The data
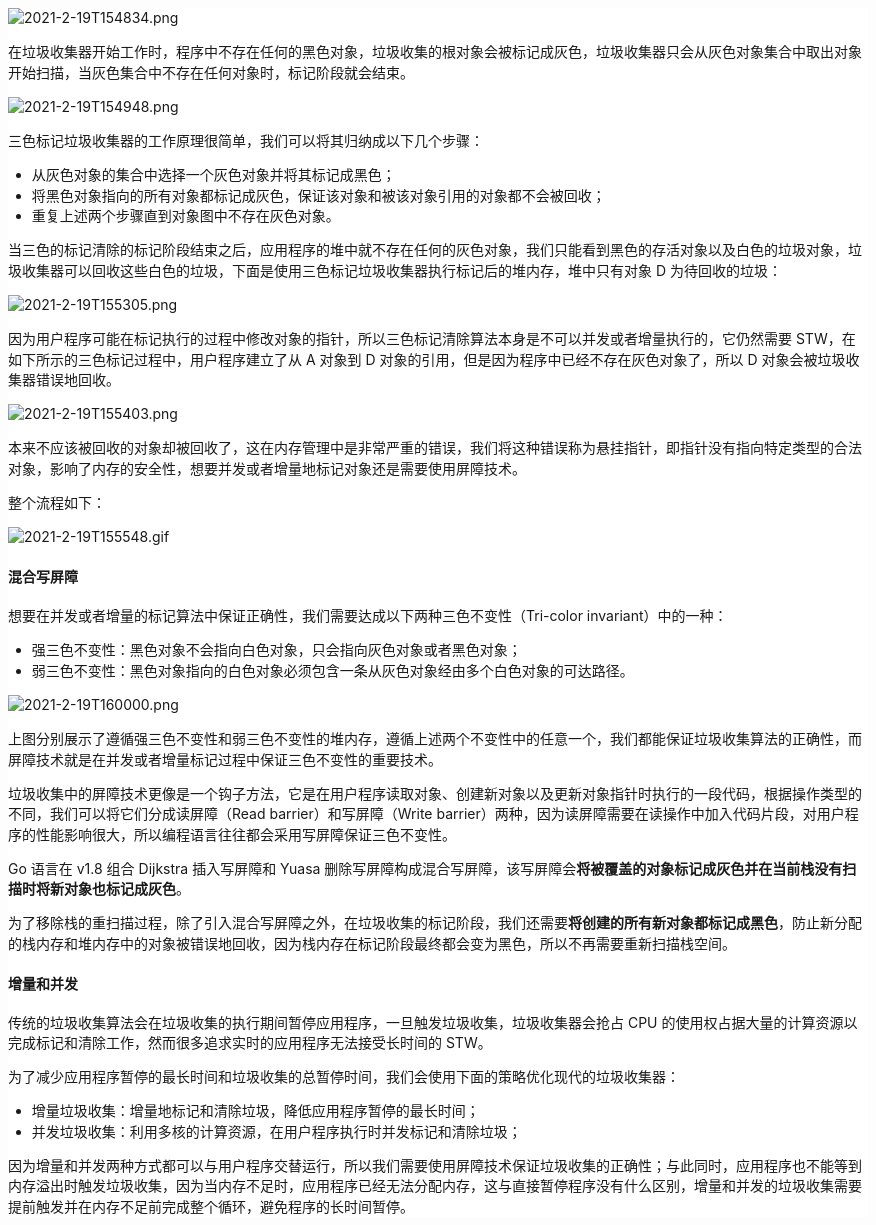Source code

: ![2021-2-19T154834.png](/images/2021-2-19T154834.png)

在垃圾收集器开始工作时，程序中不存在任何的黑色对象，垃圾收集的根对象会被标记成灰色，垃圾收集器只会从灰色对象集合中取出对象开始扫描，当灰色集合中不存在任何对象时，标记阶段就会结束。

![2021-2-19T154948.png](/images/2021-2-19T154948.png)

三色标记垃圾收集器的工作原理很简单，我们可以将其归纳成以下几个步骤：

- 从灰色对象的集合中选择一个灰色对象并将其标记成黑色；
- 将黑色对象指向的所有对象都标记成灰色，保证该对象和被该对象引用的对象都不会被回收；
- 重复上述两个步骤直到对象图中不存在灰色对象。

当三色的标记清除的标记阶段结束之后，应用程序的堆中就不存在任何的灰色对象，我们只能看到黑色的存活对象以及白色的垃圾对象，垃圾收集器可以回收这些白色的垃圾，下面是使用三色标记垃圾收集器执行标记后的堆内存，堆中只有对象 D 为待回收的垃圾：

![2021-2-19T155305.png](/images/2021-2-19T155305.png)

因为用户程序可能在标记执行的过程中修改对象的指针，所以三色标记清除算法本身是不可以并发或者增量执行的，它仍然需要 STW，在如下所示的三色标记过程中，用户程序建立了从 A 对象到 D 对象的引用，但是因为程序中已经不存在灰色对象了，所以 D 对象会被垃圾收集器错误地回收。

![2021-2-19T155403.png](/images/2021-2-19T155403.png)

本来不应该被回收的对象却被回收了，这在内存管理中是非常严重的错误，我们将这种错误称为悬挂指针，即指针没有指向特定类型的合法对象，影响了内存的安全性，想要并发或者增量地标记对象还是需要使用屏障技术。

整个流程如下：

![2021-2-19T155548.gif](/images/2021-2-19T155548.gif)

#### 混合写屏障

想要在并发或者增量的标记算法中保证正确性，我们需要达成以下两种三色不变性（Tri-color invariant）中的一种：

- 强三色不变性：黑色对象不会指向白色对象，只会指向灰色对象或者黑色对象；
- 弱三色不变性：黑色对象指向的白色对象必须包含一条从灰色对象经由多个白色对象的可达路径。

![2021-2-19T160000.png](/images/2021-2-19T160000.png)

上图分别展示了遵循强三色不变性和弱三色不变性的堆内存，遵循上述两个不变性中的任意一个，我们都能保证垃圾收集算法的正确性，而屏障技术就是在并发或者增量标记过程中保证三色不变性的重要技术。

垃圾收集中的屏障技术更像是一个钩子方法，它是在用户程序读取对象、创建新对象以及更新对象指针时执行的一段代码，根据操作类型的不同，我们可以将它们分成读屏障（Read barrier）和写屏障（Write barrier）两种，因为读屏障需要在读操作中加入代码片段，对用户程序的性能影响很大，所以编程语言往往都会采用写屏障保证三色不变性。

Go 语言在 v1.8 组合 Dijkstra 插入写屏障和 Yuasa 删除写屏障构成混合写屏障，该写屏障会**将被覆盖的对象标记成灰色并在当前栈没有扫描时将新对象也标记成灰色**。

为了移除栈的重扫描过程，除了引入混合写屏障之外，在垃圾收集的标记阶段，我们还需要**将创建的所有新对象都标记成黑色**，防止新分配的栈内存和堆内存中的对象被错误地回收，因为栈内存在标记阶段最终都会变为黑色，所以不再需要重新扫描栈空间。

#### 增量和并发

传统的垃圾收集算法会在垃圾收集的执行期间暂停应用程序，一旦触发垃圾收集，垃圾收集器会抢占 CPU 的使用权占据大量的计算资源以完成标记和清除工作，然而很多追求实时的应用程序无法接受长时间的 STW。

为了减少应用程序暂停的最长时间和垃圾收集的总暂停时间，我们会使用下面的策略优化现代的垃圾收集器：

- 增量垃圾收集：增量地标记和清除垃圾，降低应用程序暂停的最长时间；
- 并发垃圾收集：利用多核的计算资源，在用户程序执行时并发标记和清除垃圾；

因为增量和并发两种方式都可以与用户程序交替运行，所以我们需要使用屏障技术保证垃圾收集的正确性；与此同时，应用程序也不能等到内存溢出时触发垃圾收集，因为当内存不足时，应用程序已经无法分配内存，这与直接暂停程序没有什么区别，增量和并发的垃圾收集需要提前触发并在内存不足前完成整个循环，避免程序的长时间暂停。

Activity
Count how many lines in the items above contain the string "垃圾收集器可以回收这些白色的垃圾". Give only the number.

Solution for this task
1